Collected data entries:
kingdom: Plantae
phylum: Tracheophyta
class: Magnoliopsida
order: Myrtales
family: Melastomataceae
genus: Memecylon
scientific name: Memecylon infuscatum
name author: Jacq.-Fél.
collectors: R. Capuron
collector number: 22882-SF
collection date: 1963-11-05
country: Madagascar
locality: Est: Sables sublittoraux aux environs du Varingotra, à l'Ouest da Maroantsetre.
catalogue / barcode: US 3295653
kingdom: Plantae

• **Directive**
Starting at the line containing "phylum: Tracheophyta" and ending at the last line of the data, rewrite those lines with "locality" changed to "site" and everything else left the same.

• **Exercise output**
phylum: Tracheophyta
class: Magnoliopsida
order: Myrtales
family: Melastomataceae
genus: Memecylon
scientific name: Memecylon infuscatum
name author: Jacq.-Fél.
collectors: R. Capuron
collector number: 22882-SF
collection date: 1963-11-05
country: Madagascar
site: Est: Sables sublittoraux aux environs du Varingotra, à l'Ouest da Maroantsetre.
catalogue / barcode: US 3295653
kingdom: Plantae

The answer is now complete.